Tuesday, June 19, 2012








It's What Economists Call Externalities


It isn't really this difficult, is it?    Evidently, sometimes it is and sometimes it isn't.   It's hard to follow the infographic below from Reason magazine- but that's probably the point.    (For a larger, more readable chart, click here.)  It's What Economists Call Externalities






The ironically-named libertarian Reason, existing in an Ayn Rand world of fantasy, entitled its convoluted chart, first published in October, 2008, "what part of legal immigration don't you understand?' as a response to opponents of illegal immigration.   One supportive blog in December 2010 accompanied  the chart with the comment "a common refrain from those who think that the answer to fixing our broken immigration system is deporting 12 million people.    There is no effort to understand the complexity, the unfairness, or the harsh realities of how our immigration system works."

On whose part is there "no effort to understand... how our immigration system works?"    It would not take a decade or so to become a U.S. citizen if there were sufficient bureaucratic personnel- public employees- involved in the process.     Now young people who arrived in the U.S.A. illegally but did so as children, have earned a high school degree (or G.E.D.) or served in the military, and have no criminal record will join an overburdened immigration system.   Perhaps the number of individuals working to process requests from these individuals and those caught in the backlog will be increased by a president who is running for re-election and sensitive to GOP charges that his nefarious goal is to expand the size of government.    Or perhaps not.  

Salon's Alex Pareene, enormously sympathetic to immigrants both legal and illegal, writes 

making sure the system fails these kids is a great way to dissuade their parents from crossing that border. (Bonus stat: Fifteen percent of children in immigrant families have no health insurance! And a million “illegal” children are ineligible for coverage from a public plan or from receiving coverage through the health care law’s exchanges. That’ll teach those scofflaw children.)

But under the directive of the DHS, the 'illegal children'
still will be" ineligible for coverage from a public plan or from receiving coverage through the health care law's exchanges." The President himself emphasized the minimalist nature of the change, labeling it merely a "temporary, stopgap measure."      It is not "not a path to citizenship" but denies the full benefits of membership in the American community upon "talented, driven, patriotic young people" whom, he assured them, have "done everything right your entire life, studied hard, worked hard, maybe even graduated at the top of your class."

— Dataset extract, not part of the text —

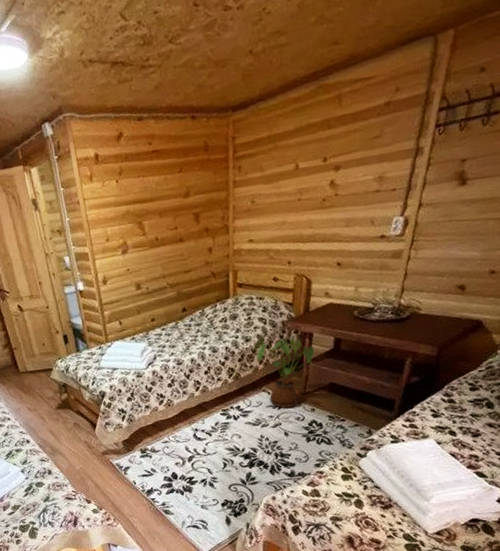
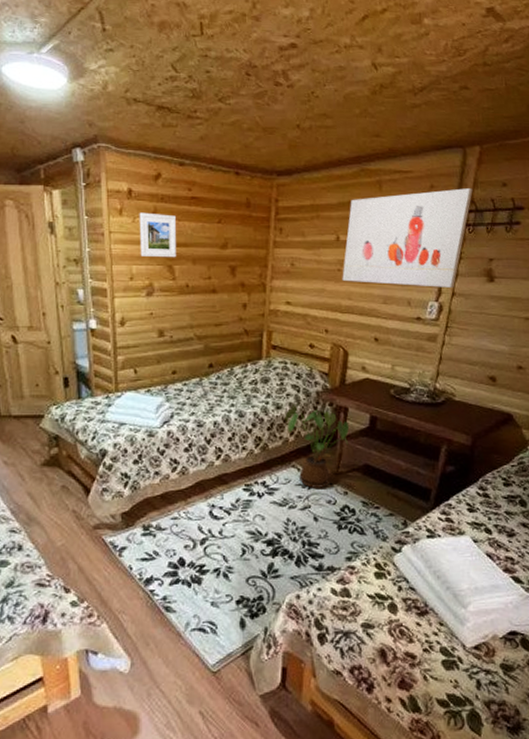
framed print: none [107,172,144,218] -> present [139,212,176,258]
wall art: none [302,82,445,210] -> present [342,188,473,288]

It is not surprising, then, that a kindler, gentler means of expanding the nation's supply of workers has evoked sympathy from Haley Barbour, Alberto Gonzalez, Marco Rubio, and William Kristol, Republicans otherwise unknown for their deep affection for ethnic minorities.Pareene notes

Which is not to say America doesn’t happily accept your cheap, unregulated labor! It’s actually pretty win-win for the “pro-business” crowd because they have a huge pool of manual laborers with virtually no legal protections at all, and that pool has no right to organize — and no opportunity to win the right to organize for voting for people to represent their interests in the legislatures!
The Obama administration’s plan is actually perfect for conservatives because it grants people the right to work but not to enjoy many of the other various benefits of citizenship, like “voting for Democrats.”
The Administration's new approach may prove relatively insignificant, especially in the unlikely event a Repub presidential nominee is elected in November and chooses to discard it. Or it may prove crucial in eventually leading to a path to citizenship.   Beware, however, of the possibility that neither will apply, creating a class of residents which does not ever quite attain status as Americans.